By Steve Gorman
LOS ANGELES (Reuters) - Black Friday shoppers weren't the only ones out hunting for bargains on the day after Thanksgiving. Thieves were busy as well.
Police in Los Angeles and cities elsewhere across the country spent much of their holiday weekend patrols looking for suspects in a spate of "flash mob" robberies on Friday, part of a surging U.S. crime trend in which groups of thieves swarm a store, ransack the shelves and flee.
Authorities also have used the term "smash-and-grab" to describe the trend.
At least two such robberies were reported on Saturday by the Los Angeles Police Department (LAPD) and the Los Angeles County Sheriff's Department.

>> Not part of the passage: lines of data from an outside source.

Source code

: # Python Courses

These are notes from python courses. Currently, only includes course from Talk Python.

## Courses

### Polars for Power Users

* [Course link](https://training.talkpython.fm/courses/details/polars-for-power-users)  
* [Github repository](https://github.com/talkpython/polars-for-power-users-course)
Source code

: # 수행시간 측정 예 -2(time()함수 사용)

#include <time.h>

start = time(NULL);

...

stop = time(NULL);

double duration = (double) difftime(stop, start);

A local television station, KCAL-TV, counted a total of six smash-and-grab heists on the city's west side alone on Friday.
In one incident, a group of eight men entered a Home Depot (NYSE:HD) outlet at a shopping mall in Lakewood, south of downtown Los Angeles, walked directly to the tool aisle and snatched a bunch of hammers, sledgehammers and crowbars valued at about $400 before making their getaway, the sheriff's office said.
According to L.A. television station KTTV, the Home Depot robbery on Friday night involved up to 20 suspects who pulled up to the store in as many as 10 cars and donned ski masks before raiding the tool aisle.
"We tried to stop them," store employee Luis Romo told KTTV. "We closed the front entrance, and they put their sledgehammers up and whoever got in the way, they were going to hurt them."
The Los Angeles City News Service said four suspects in that robbery were arrested on Saturday by Beverly Hills police.
In a similar incident Friday afternoon, a group of 10 men or more invaded a store in the city's Fairfax district and started grabbing merchandise without paying for it, pushing employees out of the way before fleeing the scene, according to LAPD.
Police are investigating possible ties between that incident and a flurry of other robberies and retail thefts on Friday and earlier in the week, including two smash-and-grabs reported on Wednesday, an LAPD spokesperson said.
The rash of retail crime prompted the LAPD to place its officers on a citywide tactical alert on Friday afternoon.
Mass robberies also were reported on Friday at two Best Buy electronics stores in the Minneapolis-St. Paul area, one of them involving as many as 30 suspects, while a spree of pre-dawn retail burglaries were under investigation in Chicago.
In one of the biggest flash-mob robberies reported on the West Coast in recent days, police in the San Francisco suburb of Walnut Creek were seeking about 80 suspects who swarmed and ransacked a department store last Saturday.